Pierre Rabhi a rencontré la presse avant sa conférence © Céline Zug

Pierre Rabhi était l’invité de la conférence organisée par l’association Bleu Safran vendredi 14 avril au Palais des Papes. Autour du thème “Convergence des consciences”, le titre de son dernier livre, le philosophe écolo a une fois de plus captivé son auditoire et fait salle comble.

Vendredi 14 avril,  la conférence de Pierre Rabhi au Palais des Papes affichait complet : “Cela n’a pas toujours été le cas, les gens sont plus attentifs à ce que nous essayons de transmettre.
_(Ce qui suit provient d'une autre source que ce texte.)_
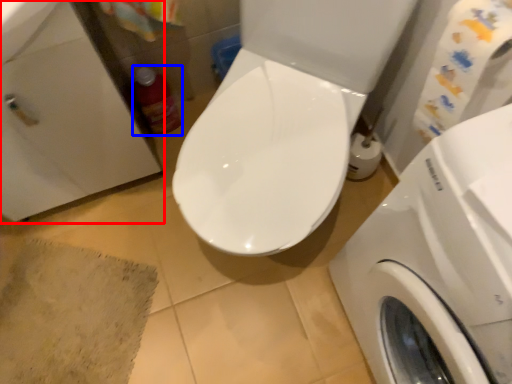
Question: Which object appears closest to the camera in this image, sink (highlighted by a red box) or cleaning product (highlighted by a blue box)?

Choices:
 (A) sink
 (B) cleaning product

Answer: (A)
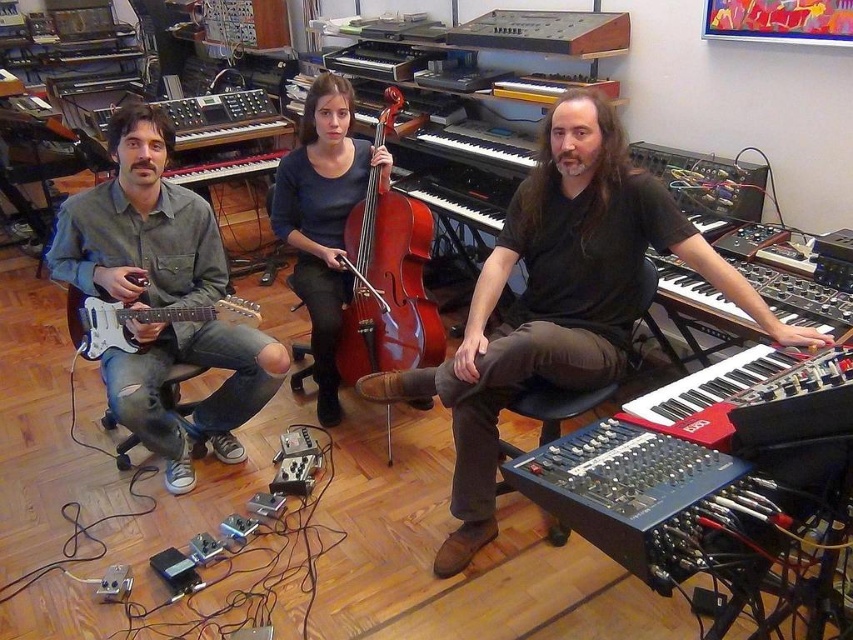
You are a sound engineer in a music studio. You need to move a microphone stand that is 60 centimeters wide. Can you place it between the matte black guitar at left and the brown matte cello at center without moving the instruments?

The distance between the matte black guitar at left and the brown matte cello at center is 56.21 centimeters. Since the microphone stand is 60 centimeters wide, it cannot fit in the space between them.

You are a photographer setting up a shoot in the music studio. You need to decide which item to place closer to the camera to ensure it fills the frame better. Between the matte dark blue sweater at center and the brown matte cello at center, which should you choose?

The matte dark blue sweater at center is larger in size than the brown matte cello at center, so placing it closer to the camera will help it fill the frame better.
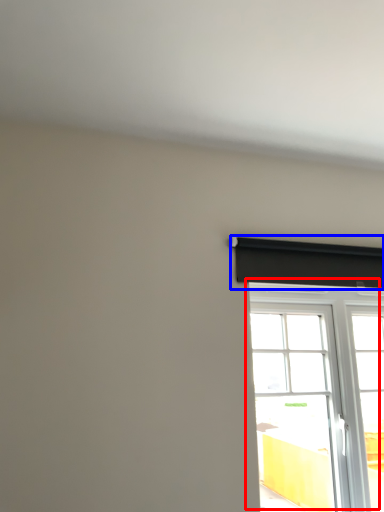
Question: Which object is closer to the camera taking this photo, window (highlighted by a red box) or curtain (highlighted by a blue box)?

Choices:
 (A) window
 (B) curtain

Answer: (A)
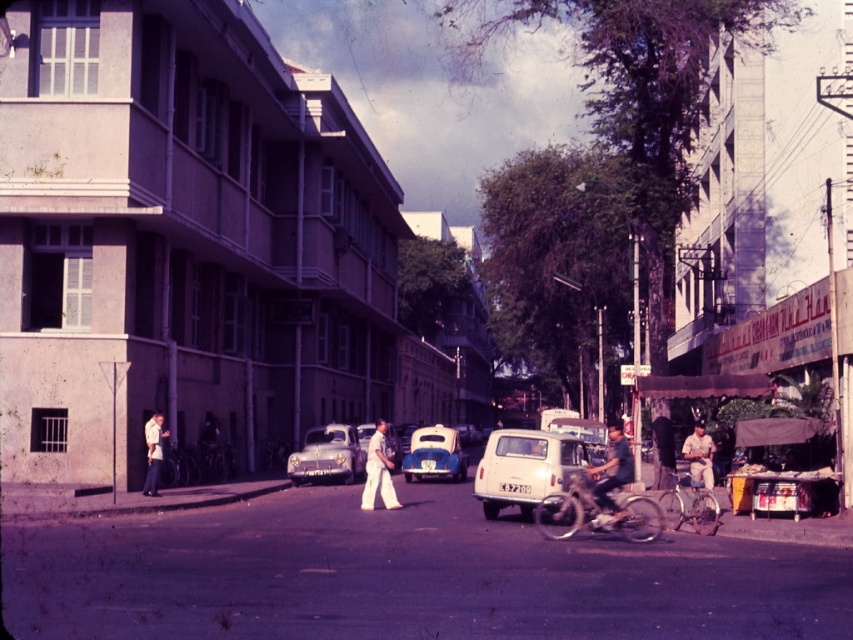
The width and height of the screenshot is (853, 640). Describe the element at coordinates (525, 468) in the screenshot. I see `white matte van at center` at that location.

Does point (548, 460) come behind point (625, 448)?

Yes, point (548, 460) is behind point (625, 448).

The height and width of the screenshot is (640, 853). In order to click on white matte van at center in this screenshot , I will do `click(525, 468)`.

The height and width of the screenshot is (640, 853). Describe the element at coordinates (525, 468) in the screenshot. I see `white matte van at center` at that location.

Who is more distant from viewer, [498,484] or [320,468]?

Point [320,468]

Which is behind, point (572, 470) or point (297, 464)?

The point (297, 464) is behind.

In order to click on white matte van at center in this screenshot , I will do `click(525, 468)`.

This screenshot has height=640, width=853. What are the coordinates of `matte gray car at center` in the screenshot? It's located at (326, 454).

Between point (320, 445) and point (373, 445), which one is positioned in front?

Point (373, 445) is in front.

Between point (323, 474) and point (372, 444), which one is positioned behind?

Je crois que la crise n’y est pas pour rien. On s’installe dans une impasse, l’avenir n’est plus maîtrisable et ce qui est intéressant c’est la naissance d’un nouvel imaginaire“. Cette rencontre a été organisée par l’association Bleu Safran qui a permis à BàC de rencontrer ce grand monsieur avant son intervention. Chaque année, Pierre Rabhi reçoit six cent demandes de conférences, il en a honoré seulement quarante cinq l’an dernier. Il vient aussi d’être sacré Chevalier dans l’Ordre National de la Légion d’Honneur, des mains de la ministre de l’écologie Ségolène Royal. Ce vieux sage de bientôt 80 ans contient pourtant sa colère contre la gâchis que l’homme fait subir à la terre : “Nous sommes la première catastrophe écologique, l’homme est responsable du dérèglement que nous vivons“. Il n’en reste pas moins un humaniste lanceur d’alertes. Cette incitation à s’éveiller se retrouve dans son ouvrage “Convergences des Consciences” sorti en octobre 2016. Depuis, Pierre Rabhi a aussi participé à une série de carnets réalisés avec Juliette Ducquenne,  journaliste spécialisée dans des thématiques économiques et environnementales. Ces carnets traitent des problématiques cruciales pour l’avenir de l’homme : la faim dans le monde, la privatisation des biens publics tels que les semences … autant de sujets dont s’empare le pourfendeur de l’agroécologie qu’il pratique dans son Ardèche d’adoption depuis plus de cinquante ans.

“L’écologie ne doit pas être un parti”

Pierre Rabhi n’est pas homme à se taire. Il dénonce le pouvoir donné à l’argent : “On a légalisé la prédation avec l’argent… il n’y a aucune régulation sur le bien commun, il devrait être sacré pas achetable. On ne s’occupe pas de la vie, le système actuel donne plus de moyen à la mort qu’à la vie, comment ne pas être en colère quand on voit ça ?” Depuis des années, il le dit haut et fort : “La planète est suffisamment riche pour nourrir tout le monde. S’il y a des famines, ce n’est pas dû au déficit de la nature mais à des mécanismes égoïstes où le partage n’existe pas“. Les politiques non plus, n’ont pas les faveurs de cet homme intègre : “Je sais qu’il y a des politiques sensibles à mon discours … mais leur discours c’est la productivité. On produit des choses à vendre pour des gens qui ne peuvent pas acheter, c’est un non sens. L’écologie ne doit pas être un parti, mais une conscience, une évidence même“. Le questionnement récurrent de ce philosophe paysan est de savoir quelle planète nous laisserons à nos enfants et quels enfants nous laisserons à notre planète. “L’éducation des plus jeunes aux enjeux planétaires est une priorité absolue“. Mais son constat est sans appel : “On ne s’occupe pas d’écologie, c’est endormir les gens que dire qu’on s’occupe d’écologie, c’est pas vrai on s’en fiche. L’écologie c’est la totalité de la vie, pas un morceau“. L’espoir demeure tout de même au vu du monde qui se déplace pour l’écouter et du nombre plus grand encore qui achète ses livres. Pierre Rabhi a réussi à rendre visible ce qui ne l’était pas quelques années en arrière :”Il y a un intérêt plus grand c’est sûr mais il faut agir vite maintenant“.